Today, in a letter to the FT, orchestrated by Open Europe, 20 leading business figures express their support for Cameron's veto and his willingness to "stand up for an outward-looking and competitive Britain."
Here it is in full:
Sir, It is impossible to know just how European politics or economics will develop at this juncture. However, since the UK prime minister’s recent veto of a new European Union treaty, one major point of principle is clear: Britain does not want, or intend, to be dragged deeper into a more centralised and over-regulated EU with ambitions to become a political union.We therefore believe that David Cameron deserves the full support of the business community. On this occasion, he was seeking safeguards for the financial sector, still one of Britain’s biggest industries, employing more than 1m people and contributing more than £50bn in tax revenues, but the principle is applicable to many other sectors of our economy, including manufacturing, which employs more than 2.5m people.

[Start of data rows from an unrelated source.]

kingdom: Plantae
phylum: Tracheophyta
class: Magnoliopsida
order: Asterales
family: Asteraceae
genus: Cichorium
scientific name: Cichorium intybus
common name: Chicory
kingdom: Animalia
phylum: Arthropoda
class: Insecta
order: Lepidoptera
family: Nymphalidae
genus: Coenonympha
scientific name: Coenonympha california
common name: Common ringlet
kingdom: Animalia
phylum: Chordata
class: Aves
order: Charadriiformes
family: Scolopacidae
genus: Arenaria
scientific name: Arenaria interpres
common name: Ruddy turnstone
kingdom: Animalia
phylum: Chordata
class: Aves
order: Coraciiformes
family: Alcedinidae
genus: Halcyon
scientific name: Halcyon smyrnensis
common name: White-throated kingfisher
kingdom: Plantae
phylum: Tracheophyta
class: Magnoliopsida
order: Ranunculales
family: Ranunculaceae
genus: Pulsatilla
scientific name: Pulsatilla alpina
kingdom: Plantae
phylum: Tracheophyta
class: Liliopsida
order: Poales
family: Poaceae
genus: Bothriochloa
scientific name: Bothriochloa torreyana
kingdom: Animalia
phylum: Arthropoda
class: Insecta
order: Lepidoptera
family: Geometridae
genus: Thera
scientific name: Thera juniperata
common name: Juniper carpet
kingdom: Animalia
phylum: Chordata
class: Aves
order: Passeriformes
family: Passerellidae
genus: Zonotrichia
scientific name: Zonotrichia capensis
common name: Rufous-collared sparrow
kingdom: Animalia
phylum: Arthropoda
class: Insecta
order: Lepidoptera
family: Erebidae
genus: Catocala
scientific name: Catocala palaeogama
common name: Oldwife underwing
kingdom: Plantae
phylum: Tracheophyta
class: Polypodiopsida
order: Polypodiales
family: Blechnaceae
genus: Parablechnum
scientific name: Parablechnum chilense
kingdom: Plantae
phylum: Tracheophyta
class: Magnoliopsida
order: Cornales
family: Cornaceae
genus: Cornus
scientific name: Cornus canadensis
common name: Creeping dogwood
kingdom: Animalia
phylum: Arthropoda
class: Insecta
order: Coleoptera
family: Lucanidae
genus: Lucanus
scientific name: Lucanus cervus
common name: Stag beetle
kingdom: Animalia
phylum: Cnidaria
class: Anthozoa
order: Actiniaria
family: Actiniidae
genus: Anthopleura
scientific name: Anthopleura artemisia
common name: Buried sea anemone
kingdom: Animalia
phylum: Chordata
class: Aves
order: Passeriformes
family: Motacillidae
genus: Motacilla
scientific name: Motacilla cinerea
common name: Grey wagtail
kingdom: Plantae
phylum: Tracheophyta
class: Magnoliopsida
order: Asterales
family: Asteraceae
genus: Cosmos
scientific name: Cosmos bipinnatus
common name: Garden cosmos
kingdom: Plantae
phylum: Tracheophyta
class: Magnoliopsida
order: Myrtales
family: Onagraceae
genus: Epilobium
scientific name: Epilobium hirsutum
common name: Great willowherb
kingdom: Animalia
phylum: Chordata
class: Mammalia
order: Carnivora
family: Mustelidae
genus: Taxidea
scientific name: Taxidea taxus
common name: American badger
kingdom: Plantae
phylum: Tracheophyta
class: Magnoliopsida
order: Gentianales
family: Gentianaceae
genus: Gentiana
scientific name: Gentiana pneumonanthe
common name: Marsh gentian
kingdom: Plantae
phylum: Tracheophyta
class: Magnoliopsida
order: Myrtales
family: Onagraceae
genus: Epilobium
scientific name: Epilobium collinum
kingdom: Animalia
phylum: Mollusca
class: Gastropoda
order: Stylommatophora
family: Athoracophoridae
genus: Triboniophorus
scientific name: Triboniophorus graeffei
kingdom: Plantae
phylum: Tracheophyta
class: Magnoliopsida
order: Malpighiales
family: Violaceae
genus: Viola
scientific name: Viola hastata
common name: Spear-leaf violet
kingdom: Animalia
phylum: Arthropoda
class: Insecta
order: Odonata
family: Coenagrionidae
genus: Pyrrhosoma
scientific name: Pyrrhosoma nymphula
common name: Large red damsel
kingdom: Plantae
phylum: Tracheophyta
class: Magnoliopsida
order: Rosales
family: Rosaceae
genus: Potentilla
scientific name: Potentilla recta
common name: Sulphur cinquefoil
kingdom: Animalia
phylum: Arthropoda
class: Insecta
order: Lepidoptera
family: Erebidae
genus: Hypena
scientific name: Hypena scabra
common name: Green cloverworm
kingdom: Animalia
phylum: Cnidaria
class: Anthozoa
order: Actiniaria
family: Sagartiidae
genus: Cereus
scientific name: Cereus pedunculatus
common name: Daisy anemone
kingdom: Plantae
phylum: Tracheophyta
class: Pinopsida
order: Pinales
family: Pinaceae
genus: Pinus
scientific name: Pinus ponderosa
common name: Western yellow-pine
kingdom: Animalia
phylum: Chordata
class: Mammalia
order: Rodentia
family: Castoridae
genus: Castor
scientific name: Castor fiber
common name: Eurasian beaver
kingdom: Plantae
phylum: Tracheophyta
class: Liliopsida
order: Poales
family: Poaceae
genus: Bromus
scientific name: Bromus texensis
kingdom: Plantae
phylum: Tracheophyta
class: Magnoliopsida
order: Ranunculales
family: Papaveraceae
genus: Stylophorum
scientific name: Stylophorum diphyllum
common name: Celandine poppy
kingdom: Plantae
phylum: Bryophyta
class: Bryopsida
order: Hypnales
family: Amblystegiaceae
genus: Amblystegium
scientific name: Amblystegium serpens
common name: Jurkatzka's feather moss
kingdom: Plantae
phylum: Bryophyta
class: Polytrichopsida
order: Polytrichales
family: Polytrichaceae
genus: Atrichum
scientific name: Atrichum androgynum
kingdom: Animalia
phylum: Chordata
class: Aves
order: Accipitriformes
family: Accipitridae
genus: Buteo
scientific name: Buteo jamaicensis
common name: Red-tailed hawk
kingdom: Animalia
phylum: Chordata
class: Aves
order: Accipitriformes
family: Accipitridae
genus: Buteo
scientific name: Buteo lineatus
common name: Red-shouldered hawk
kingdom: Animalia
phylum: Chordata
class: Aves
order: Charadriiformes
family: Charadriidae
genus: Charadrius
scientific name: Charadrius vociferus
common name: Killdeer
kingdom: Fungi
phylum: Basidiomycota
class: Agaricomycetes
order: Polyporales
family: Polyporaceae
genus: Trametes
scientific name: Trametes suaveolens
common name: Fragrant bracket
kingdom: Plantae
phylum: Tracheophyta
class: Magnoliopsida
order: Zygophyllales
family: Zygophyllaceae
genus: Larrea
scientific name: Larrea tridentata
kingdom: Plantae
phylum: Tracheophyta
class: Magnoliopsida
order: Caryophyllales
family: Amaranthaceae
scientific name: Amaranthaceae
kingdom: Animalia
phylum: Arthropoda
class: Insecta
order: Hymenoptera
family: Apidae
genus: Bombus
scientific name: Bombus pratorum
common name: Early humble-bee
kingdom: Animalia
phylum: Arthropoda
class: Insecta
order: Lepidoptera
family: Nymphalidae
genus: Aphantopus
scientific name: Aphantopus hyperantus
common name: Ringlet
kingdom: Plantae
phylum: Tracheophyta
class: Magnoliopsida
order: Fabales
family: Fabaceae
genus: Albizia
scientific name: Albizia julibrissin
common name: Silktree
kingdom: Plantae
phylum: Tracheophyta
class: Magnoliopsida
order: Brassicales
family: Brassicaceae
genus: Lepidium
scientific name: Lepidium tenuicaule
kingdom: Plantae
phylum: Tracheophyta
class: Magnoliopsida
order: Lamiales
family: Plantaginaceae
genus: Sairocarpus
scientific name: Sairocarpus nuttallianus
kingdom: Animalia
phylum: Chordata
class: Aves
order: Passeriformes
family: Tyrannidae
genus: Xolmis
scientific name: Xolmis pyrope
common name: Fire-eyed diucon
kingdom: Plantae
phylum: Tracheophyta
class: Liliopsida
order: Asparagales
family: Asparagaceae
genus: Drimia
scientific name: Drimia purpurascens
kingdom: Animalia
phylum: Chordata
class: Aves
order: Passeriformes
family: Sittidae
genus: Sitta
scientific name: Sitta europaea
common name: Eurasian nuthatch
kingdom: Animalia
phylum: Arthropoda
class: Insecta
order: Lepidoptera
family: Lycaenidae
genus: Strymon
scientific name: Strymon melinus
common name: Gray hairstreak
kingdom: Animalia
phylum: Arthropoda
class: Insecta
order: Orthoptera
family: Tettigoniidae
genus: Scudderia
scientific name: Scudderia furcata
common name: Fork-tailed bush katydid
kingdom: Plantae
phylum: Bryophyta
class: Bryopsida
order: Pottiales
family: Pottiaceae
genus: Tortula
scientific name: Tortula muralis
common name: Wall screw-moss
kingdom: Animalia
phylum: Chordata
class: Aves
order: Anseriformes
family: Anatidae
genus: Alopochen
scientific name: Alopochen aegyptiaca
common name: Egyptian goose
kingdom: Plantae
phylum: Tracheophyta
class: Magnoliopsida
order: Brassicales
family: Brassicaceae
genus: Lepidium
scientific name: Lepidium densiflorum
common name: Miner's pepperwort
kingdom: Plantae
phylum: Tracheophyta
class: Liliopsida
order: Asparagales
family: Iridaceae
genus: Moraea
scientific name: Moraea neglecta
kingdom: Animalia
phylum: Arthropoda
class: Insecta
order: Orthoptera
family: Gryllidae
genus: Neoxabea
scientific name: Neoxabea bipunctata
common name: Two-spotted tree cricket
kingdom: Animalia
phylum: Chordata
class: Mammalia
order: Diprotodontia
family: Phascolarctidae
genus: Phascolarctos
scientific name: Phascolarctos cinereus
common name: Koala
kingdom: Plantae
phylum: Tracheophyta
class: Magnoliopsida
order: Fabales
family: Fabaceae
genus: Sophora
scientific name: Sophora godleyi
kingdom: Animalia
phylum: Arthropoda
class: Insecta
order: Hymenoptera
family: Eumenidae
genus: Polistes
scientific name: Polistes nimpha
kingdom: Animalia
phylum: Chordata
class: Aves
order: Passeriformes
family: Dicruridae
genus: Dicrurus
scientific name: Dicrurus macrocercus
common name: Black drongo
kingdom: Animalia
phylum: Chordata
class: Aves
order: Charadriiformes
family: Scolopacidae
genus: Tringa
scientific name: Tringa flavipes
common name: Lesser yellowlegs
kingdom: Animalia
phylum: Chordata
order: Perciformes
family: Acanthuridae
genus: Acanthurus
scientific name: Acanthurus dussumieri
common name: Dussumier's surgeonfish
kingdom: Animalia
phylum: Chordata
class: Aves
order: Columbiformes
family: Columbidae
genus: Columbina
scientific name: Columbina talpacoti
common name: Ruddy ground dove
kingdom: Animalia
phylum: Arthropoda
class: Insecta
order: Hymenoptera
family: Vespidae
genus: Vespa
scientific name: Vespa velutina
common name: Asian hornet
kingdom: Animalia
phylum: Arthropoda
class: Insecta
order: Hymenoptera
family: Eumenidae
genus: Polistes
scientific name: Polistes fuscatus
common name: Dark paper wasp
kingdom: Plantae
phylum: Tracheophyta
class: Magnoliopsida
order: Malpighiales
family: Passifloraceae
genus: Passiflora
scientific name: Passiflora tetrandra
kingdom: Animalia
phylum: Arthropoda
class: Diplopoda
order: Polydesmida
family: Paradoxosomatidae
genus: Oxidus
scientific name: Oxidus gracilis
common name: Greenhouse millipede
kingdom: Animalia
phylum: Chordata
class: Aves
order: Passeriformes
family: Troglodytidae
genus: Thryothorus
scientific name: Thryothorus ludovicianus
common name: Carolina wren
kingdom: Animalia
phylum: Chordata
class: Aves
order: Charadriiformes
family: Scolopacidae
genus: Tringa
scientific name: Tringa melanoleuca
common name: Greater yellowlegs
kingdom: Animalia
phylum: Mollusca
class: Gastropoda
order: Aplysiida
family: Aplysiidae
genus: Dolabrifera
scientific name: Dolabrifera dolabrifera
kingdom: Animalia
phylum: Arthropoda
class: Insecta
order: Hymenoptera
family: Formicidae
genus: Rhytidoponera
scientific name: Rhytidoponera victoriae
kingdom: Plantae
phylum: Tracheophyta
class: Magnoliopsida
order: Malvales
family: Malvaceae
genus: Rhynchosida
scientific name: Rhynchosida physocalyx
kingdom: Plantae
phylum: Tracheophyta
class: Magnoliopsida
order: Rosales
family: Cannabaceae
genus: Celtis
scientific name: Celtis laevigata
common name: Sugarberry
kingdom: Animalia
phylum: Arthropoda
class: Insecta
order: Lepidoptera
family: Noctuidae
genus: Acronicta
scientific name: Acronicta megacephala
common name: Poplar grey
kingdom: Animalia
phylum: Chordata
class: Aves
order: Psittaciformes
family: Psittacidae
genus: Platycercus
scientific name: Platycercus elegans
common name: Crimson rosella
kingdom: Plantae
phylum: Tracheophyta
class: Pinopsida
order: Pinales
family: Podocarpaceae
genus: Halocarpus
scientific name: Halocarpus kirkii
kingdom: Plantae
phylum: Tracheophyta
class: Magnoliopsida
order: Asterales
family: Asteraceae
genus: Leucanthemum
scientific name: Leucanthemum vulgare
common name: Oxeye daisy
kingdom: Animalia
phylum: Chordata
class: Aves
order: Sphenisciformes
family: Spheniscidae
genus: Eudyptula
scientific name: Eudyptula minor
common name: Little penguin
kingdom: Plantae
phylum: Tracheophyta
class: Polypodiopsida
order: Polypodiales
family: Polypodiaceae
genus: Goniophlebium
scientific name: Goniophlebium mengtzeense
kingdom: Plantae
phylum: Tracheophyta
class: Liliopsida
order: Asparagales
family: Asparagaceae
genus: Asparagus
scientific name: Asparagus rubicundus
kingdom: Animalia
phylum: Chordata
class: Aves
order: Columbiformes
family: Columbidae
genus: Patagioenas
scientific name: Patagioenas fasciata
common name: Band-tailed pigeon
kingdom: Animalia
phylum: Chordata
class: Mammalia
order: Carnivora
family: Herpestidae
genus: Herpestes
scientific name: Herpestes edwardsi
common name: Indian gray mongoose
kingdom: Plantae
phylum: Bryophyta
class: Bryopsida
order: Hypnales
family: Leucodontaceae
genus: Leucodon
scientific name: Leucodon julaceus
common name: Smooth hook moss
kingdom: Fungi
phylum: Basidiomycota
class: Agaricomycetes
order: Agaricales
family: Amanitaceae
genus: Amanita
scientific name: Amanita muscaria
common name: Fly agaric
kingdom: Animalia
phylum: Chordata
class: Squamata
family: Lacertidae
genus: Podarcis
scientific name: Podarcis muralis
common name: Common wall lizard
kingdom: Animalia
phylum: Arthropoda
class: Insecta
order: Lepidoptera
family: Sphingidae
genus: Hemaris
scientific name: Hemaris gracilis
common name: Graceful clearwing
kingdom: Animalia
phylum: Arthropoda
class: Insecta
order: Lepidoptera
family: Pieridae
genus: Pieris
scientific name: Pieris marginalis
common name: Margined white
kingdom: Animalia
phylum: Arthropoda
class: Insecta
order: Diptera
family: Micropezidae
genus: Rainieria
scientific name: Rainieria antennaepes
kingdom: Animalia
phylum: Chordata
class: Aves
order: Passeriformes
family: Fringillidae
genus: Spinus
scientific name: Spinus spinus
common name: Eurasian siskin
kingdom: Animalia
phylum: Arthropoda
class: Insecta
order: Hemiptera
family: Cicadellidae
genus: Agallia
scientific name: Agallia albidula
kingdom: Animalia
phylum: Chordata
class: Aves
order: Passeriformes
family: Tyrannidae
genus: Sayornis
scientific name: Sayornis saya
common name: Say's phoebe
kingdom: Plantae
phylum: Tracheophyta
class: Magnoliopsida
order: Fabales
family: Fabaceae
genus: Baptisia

Meanwhile, an IoD poll has revealed that 77% of its members agree with the PM’s use of the veto, with only 19% disagreeing. The survey found that 63% of IoD members would like to see the UK in a looser relationship with the EU, including 42% who would like to see a repatriation of some powers.Those who would portray Mr Cameron’s use of the veto as bad for jobs and growth or as leaving the UK “isolated” are mistaken. The real threat to employment is the euro crisis, which was unaffected by his veto and which the recent summit did little to address. Britain has great potential to compete across the globe, if freed from badly targeted and trade-hampering government intrusions, whether from London or Brussels. Irrespective of the fate of the euro or the ability of weakened southern European economies to prosper under severe austerity programmes, it is most welcome that the prime minister has shown himself willing to stand up for an outward-looking and competitive Britain.
Rodney Leach,
Chairman, Open Europe
Anthony Bamford,
Chairman, JCB
John Barton,
Chairman, Brit Insurance Holdings
Roger Bootle,
Economist, Capital Economics
Mark Darell-Brown,
Managing Partner, Brown Vanneck
Douglas Graham,
Chairman, Express & Star Midland News
Gerard Griffin,
Portfolio Manager, GLG Partners
Robert Hiscox,
Chairman, Hiscox Underwriting
John Hoerner,
Former Chief Executive, Tesco Clothing
Geoffrey Howe,
Chairman, Jardine Lloyd Thompson
Luke Johnson,
Chairman, Risk Capital Partners
Tim Martin,
Chairman, JD Wetherspoon
Nigel McNair Scott,
Finance Director, Helical Bar
David Ord,
Managing Director, Bristol Port Company
Neil Record,
Executive Chairman, Record Currency Management
Nigel Rich,
Chairman, Segro
Hugh Sloane,
Co-founder, Sloane Robinson
Brian Williamson,
Simon Wolfson,
Chief Executive, Next
Signed in a personal capacity
Add to this our recent poll of financial services managers, before the summit, which showed that 69% supported the introduction of a British veto on EU financial rules even if it reduced access to the Single Market, and the picture is one of widespread business support not only for Cameron's veto but for a more liberal and competitive Europe.
Of course business likes the recent EU debacle. The five lies, that 3000000 jobs depend on EU, that 50% of our trade is with the EU, that the leve playing field is useful to British exporters,that most business wants to be in the EU, and that belonging to a big club is vital to compete with BRICS, are clearly exposed as lies.
ReplyDeleteLet's get out and get on, please.
Most of the signatories of this letter are from the service sector. With the exception of JCB none of them are involved in manufacturing. Yet it is the revivial of Britain's manufacturing base which, according to the government, is crucial to our economic recovery. It would be interesting to know whether the majority of British companies in the manufacturing sector share this dismissive view of the importance of the EU single market.
ReplyDeleteIt would also be interesting to know from the signatories of the letter why, in their view, Germany, which is subject to the same burden of EU regulation as Britain,( plus some of its own such as co-determination and Works Councils), is so much more competitive in international markets. Could it be that for many British companies it is not EU regulation which is the problem, but their failure to invest, innovate or train their worforce?